Les e-avatars : schizos, menteurs, faux-culs. C’est dur de n’être que soi quand la technologie, la virtualité du lien, la révision fastoche de sa propre histoire (au sens du révisionnisme) permettent de se créer un faux vrai personnage. L’autre jour, à l’occasion d’un apéro géant à Nantes convoqué par Facebook, et qui voyait ces êtres virtuels s’incarner en des milliers de personnes, un participant interrogé convenait qu’offrir à ses « amis » son vrai visage, ses vraies disgrâces obligeait à descendre du petit piédestal sur lequel on se juche un peu volontiers… Un avatar se sentant libéré de son enveloppe d’origine, celle qui vous plombe, il construit un être ultra-social artificiel. Ce qui se passait dans le vase clos et tordu de Second Life (mais au moins, on était prévenu) se passe dans le monde beaucoup moins virtuel de Facebook où l’on est, en principe soi-même, et où l’on vit, en principe, dans le vrai monde.
La frénésie d’appartenance : en être, absolument.

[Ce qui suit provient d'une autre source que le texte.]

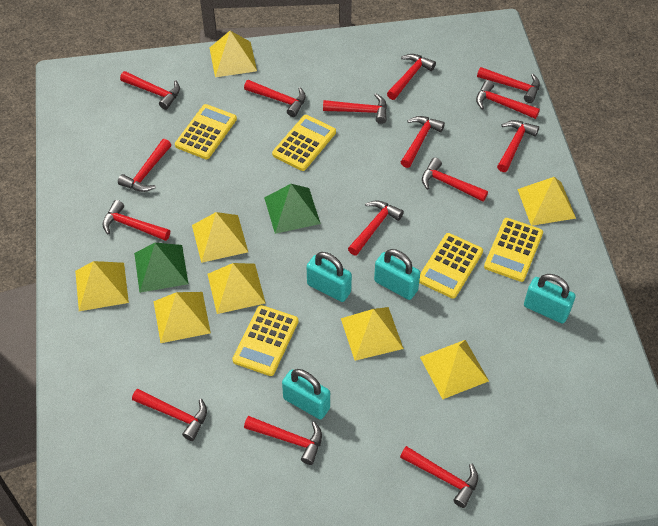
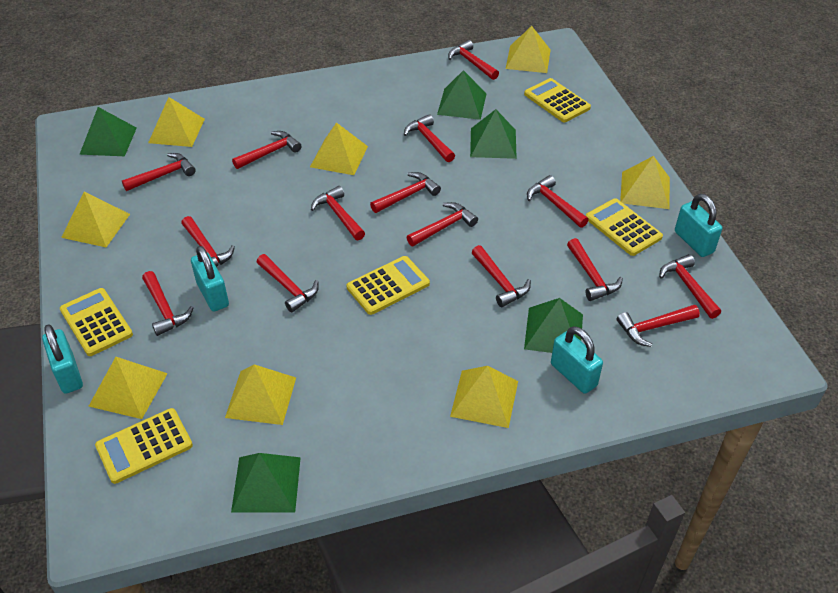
green pyramid: [134,243,188,293] [264,184,321,234] = 2 -> [79,107,137,156] [231,453,301,513] [437,70,487,120] [470,109,517,159] [524,298,583,353] = 5

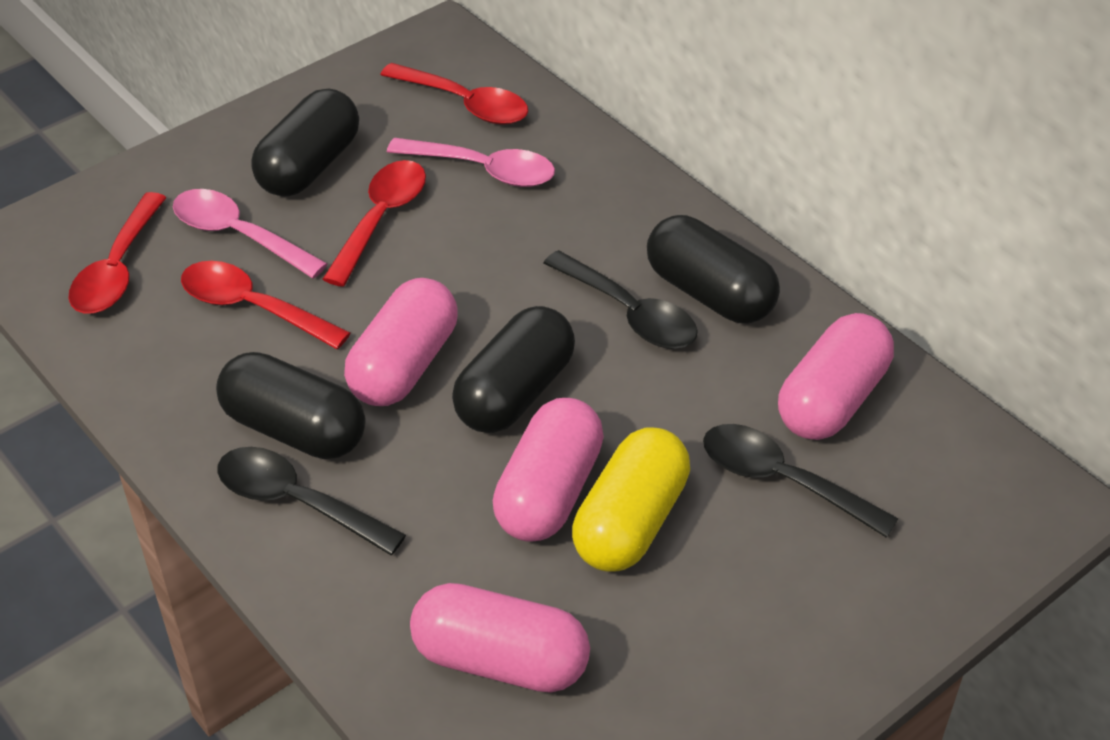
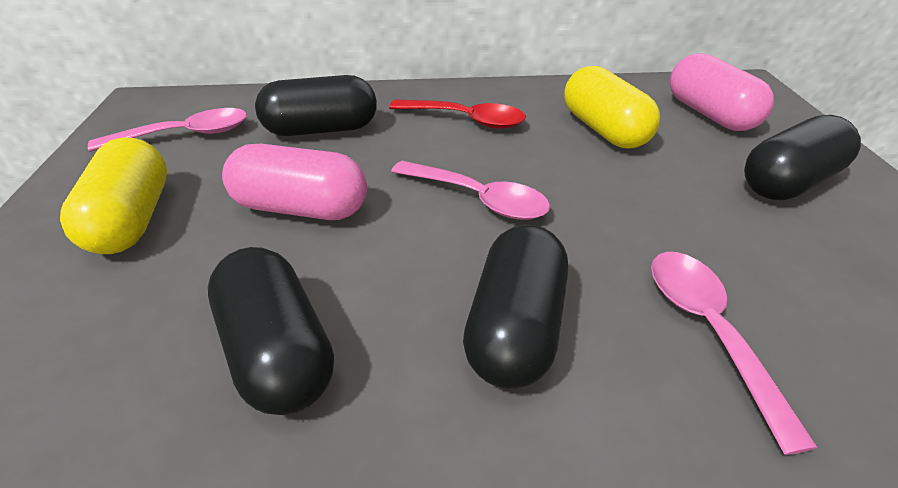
black spoon: [217,447,406,555] [543,250,698,349] [703,424,899,538] = 3 -> none = 0
pink capsule: [344,278,458,406] [410,583,590,693] [493,398,604,541] [778,313,894,440] = 4 -> [222,144,367,220] [670,53,774,131] = 2
pink spoon: [173,189,327,279] [387,138,555,187] = 2 -> [88,108,247,152] [391,161,550,220] [651,252,818,455] = 3
red spoon: [68,192,167,313] [181,261,350,349] [323,160,426,287] [380,63,528,125] = 4 -> [389,99,526,129] = 1
yellow capsule: [572,428,690,572] = 1 -> [60,138,167,254] [564,66,660,148] = 2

Comme on n’appartient plus à une classe, à un syndicat, à un parti, à sa famille, il est légitime qu’en tant qu’animal social, on ait envie d’appartenir à des cercles choisis. Donc on se met à démultiplier ses participations à des groupes variés, structurés par une idée, un amour exclusif, un tropisme partagé , qui vont de la communauté de fans aux confréries d’amateurs de jambon persillé, des monômes potaches aux cénacles pétitionnistes et bêlants ou plus grave, aux nouvelles ligues de vertu dont le virus se répand comme autrefois la peste.
La chamfortisation généralisée : ah, les maximes, les avis tranchés, les sentences définitives ! Nos pensées profondes dans le meilleur des cas, nos exaspérations de comptoir la plupart du temps, nous transforment en moralistes haranguant les foules de notre cathèdre digitale. Bon, j’ai gardé ce phénomène pour la fin. Parmi tous ceux que j’ai évoqués, c’est celui auquel, ici comme ailleurs, ma véhémence m’associe. Nobody’s perfect.